Department of Cellular and Molecular Biology, University of Texas Health Science Center at Tyler, 11937 US Hwy 271, Tyler, TX, 75708, USA.
Institute of Health Sciences, China Medical University, Shenyang, 110122, Liaoning, China.
Cell Biol Toxicol. 2020 Dec;36(6):571-589. doi: 10.1007/s10565-020-09545-1. Epub 2020 Jun 25.
Smoke inhalation injury is the leading cause of death in firefighters and victims. Inhaled hot air and toxic smoke are the predominant hazards to the respiratory epithelium. We aimed to analyze the effects of thermal stress and smoke aldehyde on the permeability of the airway epithelial barrier. Transepithelial resistance (R) and short-circuit current (I) of mouse tracheal epithelial monolayers were digitized by an Ussing chamber setup. Zonula occludens-1 tight junctions were visualized under confocal microscopy. A cell viability test and fluorescein isothiocyanate-dextran assay were performed. Thermal stress (40 °C) decreased R in a two-phase manner. Meanwhile, thermal stress increased I followed by its decline. Na depletion, amiloride (an inhibitor for epithelial Na channels [ENaCs]), ouabain (a blocker for Na/K-ATPase), and CFTRinh-172 (a blocker of cystic fibrosis transmembrane regulator [CFTR]) altered the responses of R and I to thermal stress. Steady-state 40 °C increased activity of ENaCs, Na/K-ATPase, and CFTR. Acrolein, one of the main oxidative unsaturated aldehydes in fire smoke, eliminated R and I. Na depletion, amiloride, ouabain, and CFTRinh-172 suppressed acrolein-sensitive I, but showed activating effects on acrolein-sensitive R. Thermal stress or acrolein disrupted zonula occludens-1 tight junctions, increased fluorescein isothiocyanate-dextran permeability but did not cause cell death or detachment.

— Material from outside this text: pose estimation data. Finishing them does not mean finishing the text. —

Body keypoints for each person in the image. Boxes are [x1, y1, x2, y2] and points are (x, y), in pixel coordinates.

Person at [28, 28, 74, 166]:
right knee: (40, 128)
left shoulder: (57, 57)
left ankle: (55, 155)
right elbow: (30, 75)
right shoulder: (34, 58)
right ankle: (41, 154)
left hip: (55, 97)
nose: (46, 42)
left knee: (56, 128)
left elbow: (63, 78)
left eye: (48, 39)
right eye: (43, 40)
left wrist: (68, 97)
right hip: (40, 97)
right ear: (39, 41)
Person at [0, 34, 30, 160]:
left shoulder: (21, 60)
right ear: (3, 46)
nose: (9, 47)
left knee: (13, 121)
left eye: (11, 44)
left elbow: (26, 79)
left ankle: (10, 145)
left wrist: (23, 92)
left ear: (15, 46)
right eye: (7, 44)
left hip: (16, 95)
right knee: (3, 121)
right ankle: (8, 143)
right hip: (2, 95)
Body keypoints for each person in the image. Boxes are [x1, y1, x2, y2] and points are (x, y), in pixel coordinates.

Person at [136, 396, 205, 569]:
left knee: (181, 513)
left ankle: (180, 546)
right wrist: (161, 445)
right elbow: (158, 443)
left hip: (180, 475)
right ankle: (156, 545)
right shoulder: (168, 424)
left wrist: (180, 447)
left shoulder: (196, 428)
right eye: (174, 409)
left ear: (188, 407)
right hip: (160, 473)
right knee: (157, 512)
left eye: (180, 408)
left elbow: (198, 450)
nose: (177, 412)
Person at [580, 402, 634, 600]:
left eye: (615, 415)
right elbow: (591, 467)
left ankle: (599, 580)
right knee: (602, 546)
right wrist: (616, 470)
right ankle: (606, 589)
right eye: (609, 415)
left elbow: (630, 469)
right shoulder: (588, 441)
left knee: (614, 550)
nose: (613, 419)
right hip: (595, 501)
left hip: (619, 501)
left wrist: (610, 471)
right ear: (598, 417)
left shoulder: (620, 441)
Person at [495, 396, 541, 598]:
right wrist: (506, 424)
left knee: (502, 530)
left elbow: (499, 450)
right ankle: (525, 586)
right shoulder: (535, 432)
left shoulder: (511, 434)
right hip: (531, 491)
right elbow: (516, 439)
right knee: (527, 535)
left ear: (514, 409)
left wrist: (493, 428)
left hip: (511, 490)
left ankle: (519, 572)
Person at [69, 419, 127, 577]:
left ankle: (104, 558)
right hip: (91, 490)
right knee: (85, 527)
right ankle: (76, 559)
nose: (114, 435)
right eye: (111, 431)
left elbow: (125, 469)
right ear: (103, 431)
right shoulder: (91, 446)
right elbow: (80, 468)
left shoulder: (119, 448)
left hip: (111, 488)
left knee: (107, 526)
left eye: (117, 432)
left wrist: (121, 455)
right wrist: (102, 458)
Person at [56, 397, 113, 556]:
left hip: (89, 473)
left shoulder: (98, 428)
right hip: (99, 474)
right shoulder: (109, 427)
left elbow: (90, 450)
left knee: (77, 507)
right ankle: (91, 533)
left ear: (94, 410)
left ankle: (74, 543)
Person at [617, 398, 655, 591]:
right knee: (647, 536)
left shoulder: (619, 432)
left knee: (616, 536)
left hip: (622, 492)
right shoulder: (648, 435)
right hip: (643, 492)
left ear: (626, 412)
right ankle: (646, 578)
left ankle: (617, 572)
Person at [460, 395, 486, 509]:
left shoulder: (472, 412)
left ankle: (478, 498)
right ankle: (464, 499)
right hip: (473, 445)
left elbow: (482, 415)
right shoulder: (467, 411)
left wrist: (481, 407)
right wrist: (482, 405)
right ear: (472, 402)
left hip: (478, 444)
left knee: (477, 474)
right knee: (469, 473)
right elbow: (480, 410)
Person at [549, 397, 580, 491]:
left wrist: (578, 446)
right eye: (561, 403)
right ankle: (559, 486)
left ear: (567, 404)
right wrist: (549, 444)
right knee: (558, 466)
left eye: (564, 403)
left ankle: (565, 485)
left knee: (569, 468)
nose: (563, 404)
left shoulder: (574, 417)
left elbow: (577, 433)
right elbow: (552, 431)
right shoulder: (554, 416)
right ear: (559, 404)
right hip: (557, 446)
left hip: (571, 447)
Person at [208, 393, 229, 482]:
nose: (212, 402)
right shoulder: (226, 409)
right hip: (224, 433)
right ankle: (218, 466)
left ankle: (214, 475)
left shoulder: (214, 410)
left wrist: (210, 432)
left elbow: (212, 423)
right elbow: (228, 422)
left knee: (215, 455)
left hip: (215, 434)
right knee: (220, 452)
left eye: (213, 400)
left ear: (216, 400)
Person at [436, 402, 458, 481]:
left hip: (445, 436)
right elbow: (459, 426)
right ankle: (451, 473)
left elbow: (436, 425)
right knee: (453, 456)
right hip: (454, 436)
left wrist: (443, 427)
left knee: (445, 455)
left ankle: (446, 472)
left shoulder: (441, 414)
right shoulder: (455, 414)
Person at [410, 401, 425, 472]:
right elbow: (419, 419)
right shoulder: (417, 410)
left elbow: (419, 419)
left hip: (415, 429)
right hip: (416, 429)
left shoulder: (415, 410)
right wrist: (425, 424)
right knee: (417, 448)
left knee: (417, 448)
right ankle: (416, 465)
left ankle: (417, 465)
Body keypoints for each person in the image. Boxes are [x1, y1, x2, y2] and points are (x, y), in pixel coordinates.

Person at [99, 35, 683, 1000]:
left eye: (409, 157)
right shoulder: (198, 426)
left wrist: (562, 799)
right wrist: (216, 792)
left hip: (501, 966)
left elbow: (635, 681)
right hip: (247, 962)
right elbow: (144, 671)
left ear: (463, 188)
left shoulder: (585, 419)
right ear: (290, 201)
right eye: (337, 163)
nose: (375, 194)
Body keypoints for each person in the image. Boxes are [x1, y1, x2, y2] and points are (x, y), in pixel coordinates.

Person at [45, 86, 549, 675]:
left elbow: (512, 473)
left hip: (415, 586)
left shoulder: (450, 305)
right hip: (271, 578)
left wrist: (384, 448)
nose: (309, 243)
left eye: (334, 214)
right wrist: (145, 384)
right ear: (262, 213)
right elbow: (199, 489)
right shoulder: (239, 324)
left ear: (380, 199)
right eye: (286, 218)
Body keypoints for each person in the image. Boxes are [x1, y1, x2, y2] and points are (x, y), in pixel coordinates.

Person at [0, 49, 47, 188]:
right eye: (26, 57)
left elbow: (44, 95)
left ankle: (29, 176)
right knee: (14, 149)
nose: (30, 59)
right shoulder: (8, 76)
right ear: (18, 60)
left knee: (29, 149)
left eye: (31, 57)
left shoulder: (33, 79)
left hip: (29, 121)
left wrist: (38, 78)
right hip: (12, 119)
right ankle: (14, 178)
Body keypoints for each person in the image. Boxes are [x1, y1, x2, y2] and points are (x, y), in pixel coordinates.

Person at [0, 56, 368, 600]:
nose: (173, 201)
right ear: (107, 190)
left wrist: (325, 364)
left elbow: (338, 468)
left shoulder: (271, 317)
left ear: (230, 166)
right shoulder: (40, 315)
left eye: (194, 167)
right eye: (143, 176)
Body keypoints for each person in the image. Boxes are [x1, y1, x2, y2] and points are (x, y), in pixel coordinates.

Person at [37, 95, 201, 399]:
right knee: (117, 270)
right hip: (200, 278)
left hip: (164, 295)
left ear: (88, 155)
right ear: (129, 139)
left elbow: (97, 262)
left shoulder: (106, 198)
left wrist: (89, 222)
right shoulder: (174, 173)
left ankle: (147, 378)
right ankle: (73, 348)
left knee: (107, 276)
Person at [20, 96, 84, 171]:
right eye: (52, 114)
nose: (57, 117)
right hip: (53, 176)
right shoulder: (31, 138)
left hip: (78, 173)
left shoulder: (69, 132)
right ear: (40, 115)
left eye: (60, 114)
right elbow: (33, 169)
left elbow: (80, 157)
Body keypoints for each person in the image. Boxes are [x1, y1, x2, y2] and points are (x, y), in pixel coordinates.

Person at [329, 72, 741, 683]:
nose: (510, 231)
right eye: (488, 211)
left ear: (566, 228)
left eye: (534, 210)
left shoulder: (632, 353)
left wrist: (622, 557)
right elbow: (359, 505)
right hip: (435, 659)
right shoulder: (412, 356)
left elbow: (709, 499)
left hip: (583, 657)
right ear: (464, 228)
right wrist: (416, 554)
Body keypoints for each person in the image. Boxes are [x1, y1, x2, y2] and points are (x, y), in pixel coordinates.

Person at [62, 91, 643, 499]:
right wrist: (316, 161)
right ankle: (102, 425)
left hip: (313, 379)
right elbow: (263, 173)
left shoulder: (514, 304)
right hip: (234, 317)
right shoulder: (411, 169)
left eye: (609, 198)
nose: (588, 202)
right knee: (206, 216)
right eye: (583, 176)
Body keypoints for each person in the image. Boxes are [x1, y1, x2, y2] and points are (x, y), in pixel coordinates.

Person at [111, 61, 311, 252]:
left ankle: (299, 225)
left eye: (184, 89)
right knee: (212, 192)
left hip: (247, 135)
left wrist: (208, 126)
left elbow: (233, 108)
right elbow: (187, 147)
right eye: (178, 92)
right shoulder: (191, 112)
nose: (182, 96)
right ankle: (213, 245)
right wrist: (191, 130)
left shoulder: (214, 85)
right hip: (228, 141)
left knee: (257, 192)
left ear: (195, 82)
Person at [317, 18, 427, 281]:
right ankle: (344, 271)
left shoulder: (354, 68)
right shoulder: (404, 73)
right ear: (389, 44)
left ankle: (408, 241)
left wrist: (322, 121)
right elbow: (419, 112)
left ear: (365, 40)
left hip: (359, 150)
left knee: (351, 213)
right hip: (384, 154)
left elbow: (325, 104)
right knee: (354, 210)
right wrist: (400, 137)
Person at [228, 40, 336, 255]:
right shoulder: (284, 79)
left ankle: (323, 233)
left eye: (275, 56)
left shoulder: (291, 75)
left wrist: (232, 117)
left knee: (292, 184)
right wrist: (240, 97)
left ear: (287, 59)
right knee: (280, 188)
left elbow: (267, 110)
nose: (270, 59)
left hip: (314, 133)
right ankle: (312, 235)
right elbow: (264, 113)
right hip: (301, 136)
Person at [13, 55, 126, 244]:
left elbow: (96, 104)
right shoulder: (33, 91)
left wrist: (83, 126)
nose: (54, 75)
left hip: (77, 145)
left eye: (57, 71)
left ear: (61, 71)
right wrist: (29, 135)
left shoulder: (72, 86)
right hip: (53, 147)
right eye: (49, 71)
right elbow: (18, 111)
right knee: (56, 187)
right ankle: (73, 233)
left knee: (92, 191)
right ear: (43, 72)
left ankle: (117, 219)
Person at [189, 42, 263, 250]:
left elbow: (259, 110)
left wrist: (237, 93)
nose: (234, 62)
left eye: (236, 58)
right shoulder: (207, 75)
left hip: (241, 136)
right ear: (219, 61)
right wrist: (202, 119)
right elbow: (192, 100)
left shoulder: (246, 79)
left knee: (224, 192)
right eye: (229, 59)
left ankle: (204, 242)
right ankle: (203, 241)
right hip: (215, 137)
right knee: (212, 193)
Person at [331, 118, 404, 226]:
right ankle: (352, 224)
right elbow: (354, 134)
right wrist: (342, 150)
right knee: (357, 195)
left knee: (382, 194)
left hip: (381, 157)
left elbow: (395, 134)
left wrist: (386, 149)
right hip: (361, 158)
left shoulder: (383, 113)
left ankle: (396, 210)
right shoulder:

The synergistic effects of thermal stress and acrolein exacerbated the damage to monolayers. In conclusion, the paracellular pathway mediated by the tight junctions and the transcellular pathway mediated by active and passive ion transport pathways contribute to impairment of the airway epithelial barrier caused by thermal stress and acrolein. Graphical abstract Thermal stress and acrolein are two essential determinants for smoke inhalation injury, impairing airway epithelial barrier. Transcellular ion transport pathways via the ENaC, CFTR, and Na/K-ATPase are interrupted by both thermal stress and acrolein, one of the most potent smoke toxins. Heat and acrolein damage the integrity of the airway epithelium through suppressing and relocating the tight junctions.
烟雾吸入性损伤是消防员和受害者死亡的主要原因。吸入的热空气和有毒烟雾是呼吸道上皮的主要危害。我们旨在分析热应激和烟雾醛对气道上皮屏障通透性的影响。通过 Ussing 室装置对小鼠气管上皮单层的跨上皮电阻(R)和短路电流(I)进行数字化。利用共聚焦显微镜观察封闭蛋白-1 紧密连接。进行细胞活力测试和荧光素异硫氰酸酯-葡聚糖测定。热应激(40°C)以两相方式降低 R。同时,热应激增加了 I,随后 I 下降。钠耗竭、阿米洛利(上皮钠通道 [ENaC] 的抑制剂)、哇巴因(Na/K-ATP 酶的阻断剂)和 CFTRinh-172(囊性纤维化跨膜转导调节因子 [CFTR] 的阻断剂)改变了 R 和 I 对热应激的反应。稳态 40°C 增加了 ENaC、Na/K-ATP 酶和 CFTR 的活性。丙烯醛,火灾烟雾中主要的氧化不饱和醛之一,消除了 R 和 I。钠耗竭、阿米洛利、哇巴因和 CFTRinh-172 抑制了对丙烯醛敏感的 I,但对丙烯醛敏感的 R 有激活作用。热应激或丙烯醛破坏了封闭蛋白-1 紧密连接,增加了荧光素异硫氰酸酯-葡聚糖的通透性,但不会导致细胞死亡或脱落。热应激和丙烯醛的协同作用加剧了单层的损伤。总之,紧密连接介导的细胞旁途径和主动和被动离子转运途径介导的细胞内途径导致热应激和丙烯醛引起的气道上皮屏障损伤。